What the task asks => In the post below about the Sony Walkman, rewrite the part between "Clayton Christensen (and" and "just freakin’ cool!", inclusive, renaming "Walkman" as "portable cassette player" throughout.

* begin Reading passage *

Nov 16

This is a random observation while listening to some on a pair of good headphones:

We like to in hindsight attribute the success of disruptive products to practicality when in truth these products succeeded because they elicited some previously-impossible emotional experience in their user.

Here’s the crux of the epiphany: When I was eight I got one of the very first Sony Walkman’s (this is the closest pic I could find but I swear mine was even more old school). I had a bunch of teeth pulled right when this miraculous device debuted and my parents figured it would a good distraction to fill my head with music during the recovery period. This turned out to be a genius move on their part and worked really well. In spite of having awful pain from every corner of my mouth, this new incredible way to experience music trumped everything and transported me beyond the pain. Now here’s why this is relevant:

Clayton Christensen (and by proxy many others) have cited the Sony Walkman in their explanations of disruption usually saying something to this effect: “The Walkman achieved disruption because it enabled young people to listen to music out of earshot of their parents for the first time.” This is a functional/practical motivation (ie. listening privacy, facilitated quiet rebellion) and while it may partially account for its success, I would submit that there was a more fundamental emotional-based motivation: “it enabled for the first time the undeniably cool & irreproducible experience to have music originate from between one’s ears.” This is akin to experiencing dry ice, static electricity or pop rocks for the first time- it’s just freakin’ cool!

* end Reading passage *
* begin Material provided *

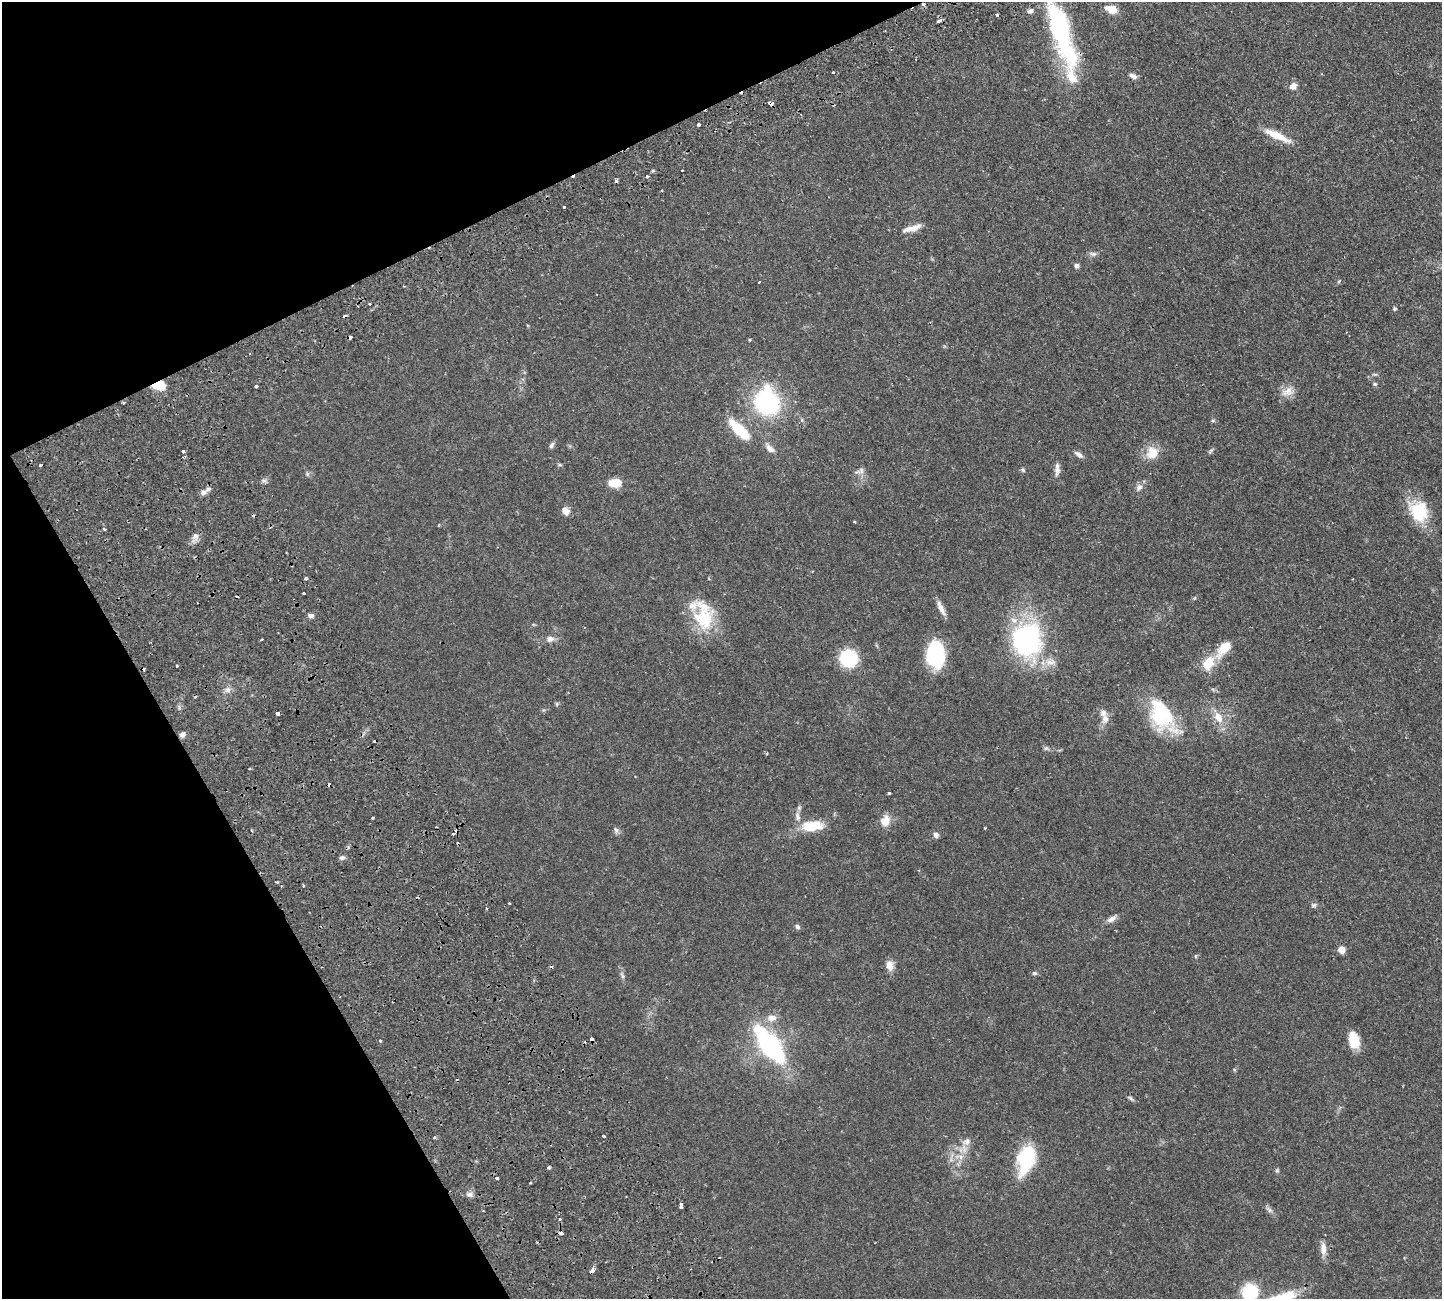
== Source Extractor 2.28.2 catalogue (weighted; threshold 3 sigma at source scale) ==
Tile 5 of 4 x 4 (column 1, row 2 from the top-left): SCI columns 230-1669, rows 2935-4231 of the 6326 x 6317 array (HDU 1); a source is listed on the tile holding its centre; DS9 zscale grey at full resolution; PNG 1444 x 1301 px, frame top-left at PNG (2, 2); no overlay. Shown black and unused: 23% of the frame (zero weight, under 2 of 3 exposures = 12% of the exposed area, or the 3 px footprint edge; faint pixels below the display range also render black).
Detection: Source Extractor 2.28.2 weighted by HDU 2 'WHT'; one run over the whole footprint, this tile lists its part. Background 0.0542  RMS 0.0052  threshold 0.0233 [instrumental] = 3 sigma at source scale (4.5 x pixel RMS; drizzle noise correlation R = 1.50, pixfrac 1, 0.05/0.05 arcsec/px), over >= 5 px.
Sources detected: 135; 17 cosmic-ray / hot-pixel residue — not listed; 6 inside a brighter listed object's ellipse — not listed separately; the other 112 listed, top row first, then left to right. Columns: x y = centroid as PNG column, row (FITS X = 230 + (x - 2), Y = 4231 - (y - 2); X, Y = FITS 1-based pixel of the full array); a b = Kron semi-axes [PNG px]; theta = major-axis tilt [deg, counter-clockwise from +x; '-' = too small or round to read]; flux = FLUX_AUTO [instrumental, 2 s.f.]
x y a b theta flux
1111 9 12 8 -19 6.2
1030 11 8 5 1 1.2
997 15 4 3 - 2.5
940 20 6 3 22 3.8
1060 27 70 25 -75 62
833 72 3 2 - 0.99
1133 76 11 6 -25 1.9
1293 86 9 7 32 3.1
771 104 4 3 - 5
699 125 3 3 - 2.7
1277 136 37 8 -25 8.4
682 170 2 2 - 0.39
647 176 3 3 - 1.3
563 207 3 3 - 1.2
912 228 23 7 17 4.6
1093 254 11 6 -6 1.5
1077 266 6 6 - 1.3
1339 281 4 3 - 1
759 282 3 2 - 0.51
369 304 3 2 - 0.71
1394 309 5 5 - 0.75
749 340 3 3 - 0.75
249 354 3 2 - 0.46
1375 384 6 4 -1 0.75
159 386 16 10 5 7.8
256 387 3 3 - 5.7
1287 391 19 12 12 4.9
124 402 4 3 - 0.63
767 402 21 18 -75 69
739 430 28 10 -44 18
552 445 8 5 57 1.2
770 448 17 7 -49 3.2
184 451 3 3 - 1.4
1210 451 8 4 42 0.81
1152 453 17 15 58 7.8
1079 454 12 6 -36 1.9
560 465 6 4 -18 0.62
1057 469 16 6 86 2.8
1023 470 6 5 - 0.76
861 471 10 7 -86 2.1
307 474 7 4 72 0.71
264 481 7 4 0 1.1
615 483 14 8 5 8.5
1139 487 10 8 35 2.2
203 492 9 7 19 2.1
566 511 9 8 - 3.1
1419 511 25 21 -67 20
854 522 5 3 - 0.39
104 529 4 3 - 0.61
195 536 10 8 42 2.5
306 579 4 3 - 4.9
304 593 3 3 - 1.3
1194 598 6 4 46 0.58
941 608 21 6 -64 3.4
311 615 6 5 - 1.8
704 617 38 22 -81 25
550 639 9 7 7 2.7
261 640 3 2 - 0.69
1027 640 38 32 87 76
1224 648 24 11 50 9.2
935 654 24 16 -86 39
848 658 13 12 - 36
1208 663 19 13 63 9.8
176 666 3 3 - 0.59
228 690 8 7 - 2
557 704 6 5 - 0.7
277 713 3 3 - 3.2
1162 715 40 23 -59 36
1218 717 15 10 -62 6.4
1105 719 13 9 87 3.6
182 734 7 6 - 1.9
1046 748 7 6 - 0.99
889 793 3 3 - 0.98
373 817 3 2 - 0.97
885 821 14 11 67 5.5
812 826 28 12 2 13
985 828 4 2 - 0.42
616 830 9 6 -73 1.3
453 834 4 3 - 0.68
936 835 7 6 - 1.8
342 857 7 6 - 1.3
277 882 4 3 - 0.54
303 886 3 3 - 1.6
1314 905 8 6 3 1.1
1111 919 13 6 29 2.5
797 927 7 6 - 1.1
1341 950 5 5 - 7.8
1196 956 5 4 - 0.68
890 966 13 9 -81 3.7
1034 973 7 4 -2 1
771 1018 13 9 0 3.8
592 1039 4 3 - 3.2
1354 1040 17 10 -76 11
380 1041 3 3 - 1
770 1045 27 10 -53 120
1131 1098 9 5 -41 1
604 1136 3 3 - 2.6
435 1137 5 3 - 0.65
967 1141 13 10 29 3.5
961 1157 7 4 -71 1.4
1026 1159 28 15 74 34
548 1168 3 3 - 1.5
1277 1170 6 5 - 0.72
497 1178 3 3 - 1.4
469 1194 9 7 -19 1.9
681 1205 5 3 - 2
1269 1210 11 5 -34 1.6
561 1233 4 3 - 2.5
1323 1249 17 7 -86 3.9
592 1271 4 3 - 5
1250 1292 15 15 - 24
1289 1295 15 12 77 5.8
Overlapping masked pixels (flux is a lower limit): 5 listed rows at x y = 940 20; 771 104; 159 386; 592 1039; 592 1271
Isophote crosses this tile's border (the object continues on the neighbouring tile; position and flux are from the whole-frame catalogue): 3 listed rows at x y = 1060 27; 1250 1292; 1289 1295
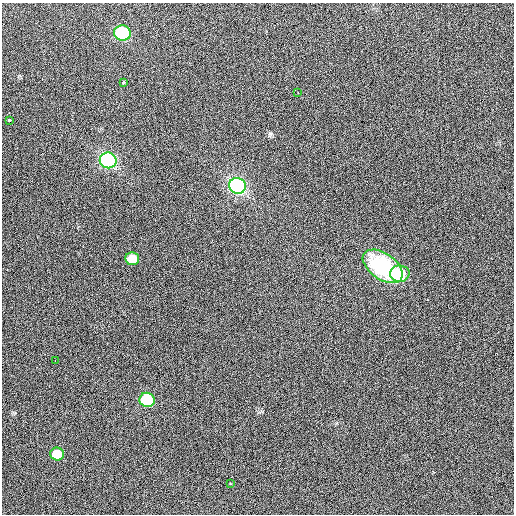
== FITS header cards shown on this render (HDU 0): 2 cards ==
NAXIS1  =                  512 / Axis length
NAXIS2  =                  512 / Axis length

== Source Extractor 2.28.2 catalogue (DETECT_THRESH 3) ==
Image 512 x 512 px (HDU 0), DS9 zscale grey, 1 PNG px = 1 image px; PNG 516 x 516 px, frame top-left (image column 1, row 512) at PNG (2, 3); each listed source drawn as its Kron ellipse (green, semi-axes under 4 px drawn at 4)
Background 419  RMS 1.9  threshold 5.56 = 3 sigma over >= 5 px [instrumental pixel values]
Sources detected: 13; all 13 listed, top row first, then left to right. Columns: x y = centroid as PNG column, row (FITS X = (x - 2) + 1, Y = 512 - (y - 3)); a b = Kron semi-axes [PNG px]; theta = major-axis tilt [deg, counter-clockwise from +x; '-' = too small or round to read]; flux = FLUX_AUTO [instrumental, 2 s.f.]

* end Material provided *

Worked solution =>
Clayton Christensen (and by proxy many others) have cited the Sony portable cassette player in their explanations of disruption usually saying something to this effect: “The portable cassette player achieved disruption because it enabled young people to listen to music out of earshot of their parents for the first time.” This is a functional/practical motivation (ie. listening privacy, facilitated quiet rebellion) and while it may partially account for its success, I would submit that there was a more fundamental emotional-based motivation: “it enabled for the first time the undeniably cool & irreproducible experience to have music originate from between one’s ears.” This is akin to experiencing dry ice, static electricity or pop rocks for the first time- it’s just freakin’ cool!